**ACTIONS TO TAKE:**
a) In the text below about Mourka, the cat owned by George Balanchine, where does Mourka spend his summers?
b) Reproduce word for word the part of the text below about Balanchine's cat Mourka that opens with the words containing "Ballerina Tanaquil Le" and closes with "Day in 1965.".
c) Carry the text below about Balanchine's cat Mourka further, beginning right after its last sentence.

**TEXT SECTION:**
*****
Mourka was an “alley cat” who belonged to the legendary choreographer George Balanchine. A picture of Balanchine “training” Mourka appeared in LIFE magazine, and the picture proved so popular that a book deal was quickly inked. The author, Tanaquil Le Clerq, was Balanchine’s wife, and the photographer was Martha Swope. This text is from the dust cover of the book:
 

Mourka, an extraordinary alley cat is one of famed choreographer George Balanchine’s prize pupils. He has learned to do entre-chats, pas de chats, and even a grand jeté. When photographer Martha Swope caught Mourka doing one of his spectacular leaps, Life printed the memorable photo and Mourka’s reputation was made instantly for millions of Americans. Here, Miss Swope’s pictures and Miss Le Clerq’s text convey his many exploits and suggest that Mourka may well be the most accomplished feline in the world. [This, of course, was written decades before the advent of Maru.]

Mourka, a native New Yorker, shares a large apartment on the upper West Side with Mr. and Mrs. Balanchine. He spends his summers in Weston, Connecticut, where he indulges in his favorite hobby, bug-watching, and such favorite foods as asparagus, potatoes, peas, and sour cream.

Ballerina Tanaquil Le Clerq, the wife of George Balanchine, was born in Paris and brought to this country at an early age. She won a scholarship to the School of American Ballet at the age of eleven and later danced many leading roles with the New York City Ballet. In 1956, while on a dance tour of Europe, she was stricken with polio which halted her dancing career. Now that Mourka is published, she is at work on her next book, a gourmet cook book to be published by Stein and Day in 1965.
*****
**GIVEN ENTRIES:**
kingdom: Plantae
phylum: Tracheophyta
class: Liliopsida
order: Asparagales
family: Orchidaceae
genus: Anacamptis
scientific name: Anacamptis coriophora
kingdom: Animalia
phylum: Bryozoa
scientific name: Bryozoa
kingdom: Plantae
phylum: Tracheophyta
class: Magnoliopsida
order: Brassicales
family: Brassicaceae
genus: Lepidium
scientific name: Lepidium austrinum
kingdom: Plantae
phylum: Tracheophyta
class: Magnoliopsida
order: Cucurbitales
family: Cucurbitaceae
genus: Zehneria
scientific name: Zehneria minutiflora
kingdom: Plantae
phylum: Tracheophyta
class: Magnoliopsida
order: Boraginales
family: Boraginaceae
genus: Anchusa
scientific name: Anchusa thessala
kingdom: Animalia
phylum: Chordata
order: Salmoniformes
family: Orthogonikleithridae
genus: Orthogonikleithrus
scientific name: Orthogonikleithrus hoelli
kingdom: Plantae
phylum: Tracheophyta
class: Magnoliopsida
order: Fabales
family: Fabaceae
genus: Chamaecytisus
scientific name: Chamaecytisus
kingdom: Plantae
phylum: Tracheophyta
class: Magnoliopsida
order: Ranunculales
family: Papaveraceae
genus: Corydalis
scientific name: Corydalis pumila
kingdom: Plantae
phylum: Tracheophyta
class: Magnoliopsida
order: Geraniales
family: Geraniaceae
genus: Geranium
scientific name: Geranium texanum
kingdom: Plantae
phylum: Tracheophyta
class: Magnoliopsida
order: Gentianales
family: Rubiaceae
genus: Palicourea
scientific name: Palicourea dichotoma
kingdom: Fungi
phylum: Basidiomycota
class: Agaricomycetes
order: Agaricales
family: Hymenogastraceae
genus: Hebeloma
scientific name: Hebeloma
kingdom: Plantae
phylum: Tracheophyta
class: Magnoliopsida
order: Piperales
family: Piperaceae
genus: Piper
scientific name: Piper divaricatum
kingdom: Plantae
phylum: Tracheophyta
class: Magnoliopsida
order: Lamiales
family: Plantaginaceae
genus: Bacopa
*****
**TASK-BY-TASK OUTPUTS:**
a) Weston, Connecticut.

b)
Ballerina Tanaquil Le Clerq, the wife of George Balanchine, was born in Paris and brought to this country at an early age. She won a scholarship to the School of American Ballet at the age of eleven and later danced many leading roles with the New York City Ballet. In 1956, while on a dance tour of Europe, she was stricken with polio which halted her dancing career. Now that Mourka is published, she is at work on her next book, a gourmet cook book to be published by Stein and Day in 1965.

c)
 

Balanchine training Mourka
 
Balanchine put in considerable time “training” Mourka, and on the occasion when Mourka was obliged to present a command performance for the composer Igor Stravinsky, it was the only time that a ballet performance ever gave Balanchine butterflies. According to Balanchine: A Biography by Bernard Taper:
 

While [Balanchine] was away, a friend or Tanaquil’s mother stayed with her, or she often chose to remain alone in the apartment, kept company by Mourka, their white-and-ginger-colored cat, a pampered and much admired creature. Balanchine had trained this cat to perform brilliant jetés and tours en l’air; he used to say that at last he had a body worth choreographing for. He talked of presenting Mourka publicly, in a program titled—in parody of the revolutionary program he had presented as a youth in Russia—“The Evolution of Ballet: From Petipa to Petipaw.” Once, at a party at his apartment during the Christmas season, Stravinsky asked to see Mourka perform. Guests present later said that was the only time they had ever seen Balanchine nervous before a performance.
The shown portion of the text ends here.